Fiat Chrysler workers face the UAW as an enemy, not an ally. Since former Chrysler CEO Lee Iacocca first brought the UAW onto the company’s board of directors in 1979, the UAW has worked hand in glove with the companies in converting American autoworkers, once among the highest-paid industrial workers in the world, into industrial slaves.
This process has been cemented through millions of dollars in bribes. A lawsuit against FCA filed last month by General Motors alleged that, under former FCA chief Sergio Marchionne, the UAW was converted into an “FCA-controlled enterprise.” In reality, the UAW is just as much a “GM-controlled enterprise” and “Ford-controlled enterprise,” having collaborated with them in a similar fashion for decades.
In 2015, Fiat Chrysler workers sparked a rank-and-file rebellion when they voted down the UAW’s tentative agreement, the first UAW national contract to be voted down in a generation. But the experiences since then—including the vote-rigging at Ford in 2015 and the UAW’s betrayal of this year’s GM strike—demonstrate that the UAW will not respond to a “no” vote by coming back with a better contract. The UAW will stop at nothing to run roughshod over the democratic will of autoworkers.
Fiat Chrysler workers must take the initiative into their own hands. They must form a network of rank-and-file factory committees at every plant, consisting of workers themselves and excluding members of the union bureaucracy.

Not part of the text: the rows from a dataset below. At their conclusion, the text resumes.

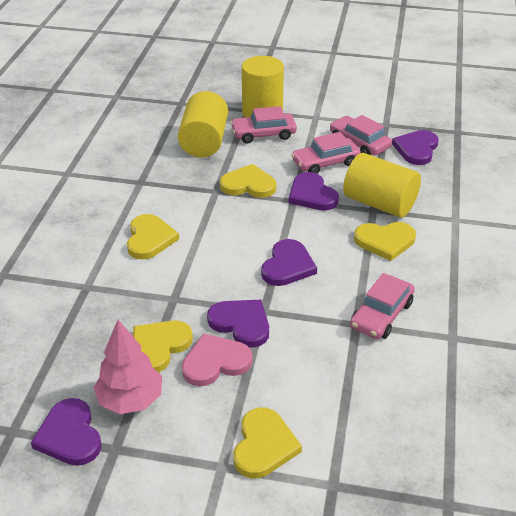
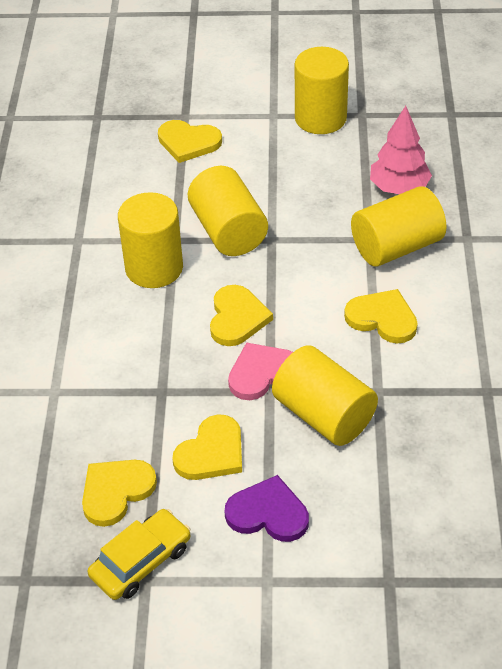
pink car: 4 -> 0
purple heart: 5 -> 1
yellow car: 0 -> 1
yellow cylinder: 3 -> 5

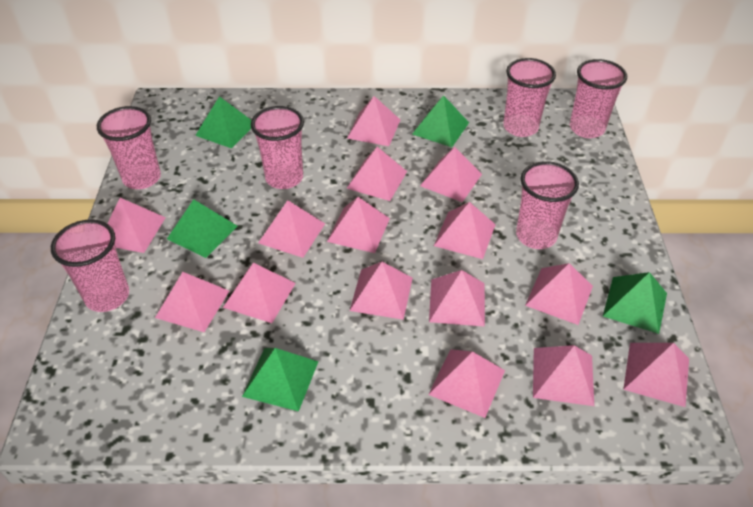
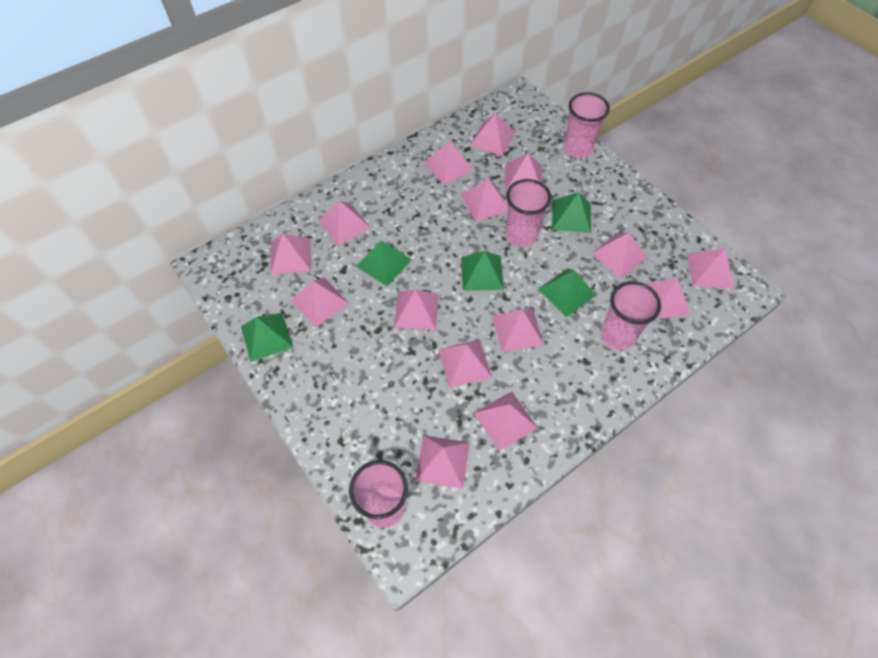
pink cup: 6 -> 4

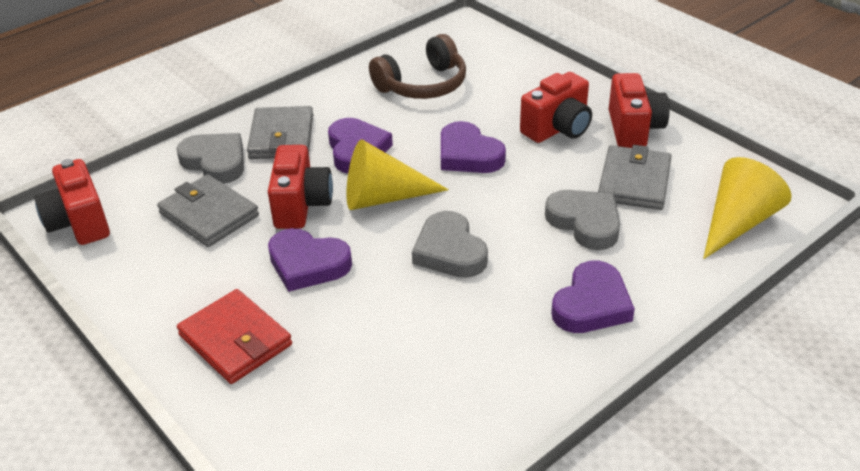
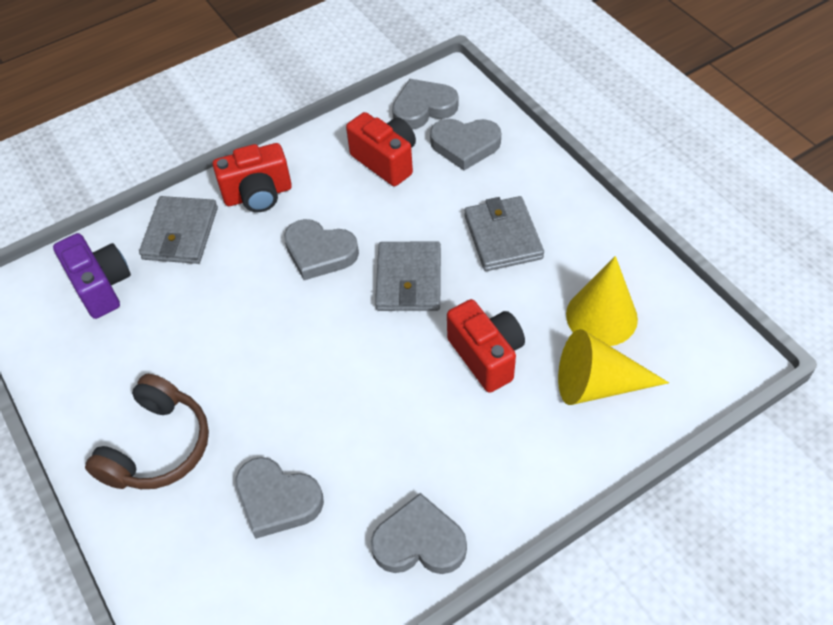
grey heart: 3 -> 5
purple camera: 0 -> 1
purple heart: 4 -> 0
red camera: 4 -> 3
red wallet: 1 -> 0

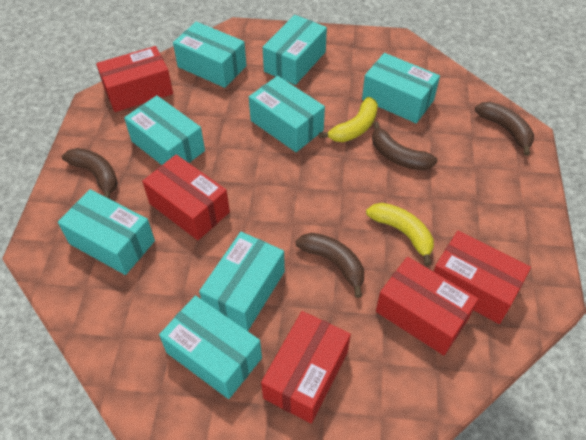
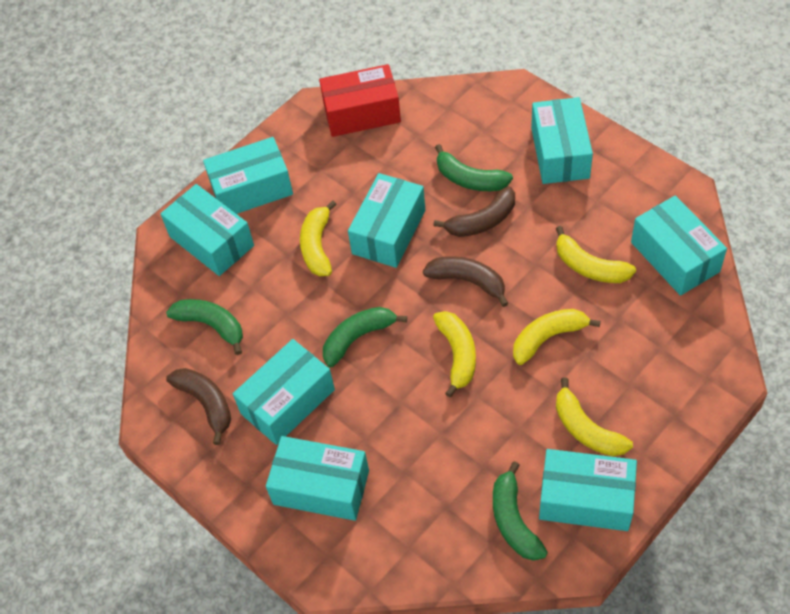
brown banana: 4 -> 3
green banana: 0 -> 4
red box: 5 -> 1
yellow banana: 2 -> 5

These committees must demand the right to oversee the balloting process to prevent any dirty tricks by the UAW.
They must also organize democratic discussions among workers, outside of the prying eyes of the company and its hired UAW lackeys. If, at official informational meetings, UAW officials attempt to intimidate workers who ask critical questions, autoworkers must vote to throw those officials out of the meeting.
Rank-and-file factory committees will be the starting point for a much broader struggle. None of the problems that Fiat Chrysler workers confront can be resolved at FCA or in the United States alone. Fiat Chrysler’s proposed merger with French automaker PSA, which portends a transatlantic jobs bloodbath, testifies to the global strategy of the auto companies.
Autoworkers need their own global strategy. They must appeal to workers around the world for support and collaboration, including in Europe, Central and South America, and Asia, where autoworkers are facing the same assaults on their standard of living. As part of the fight for the international unity of the working class, Fiat Chrysler workers must also demand the immediate reinstatement of the Silao Seven, Mexican GM workers fired for supporting the strike in the United States.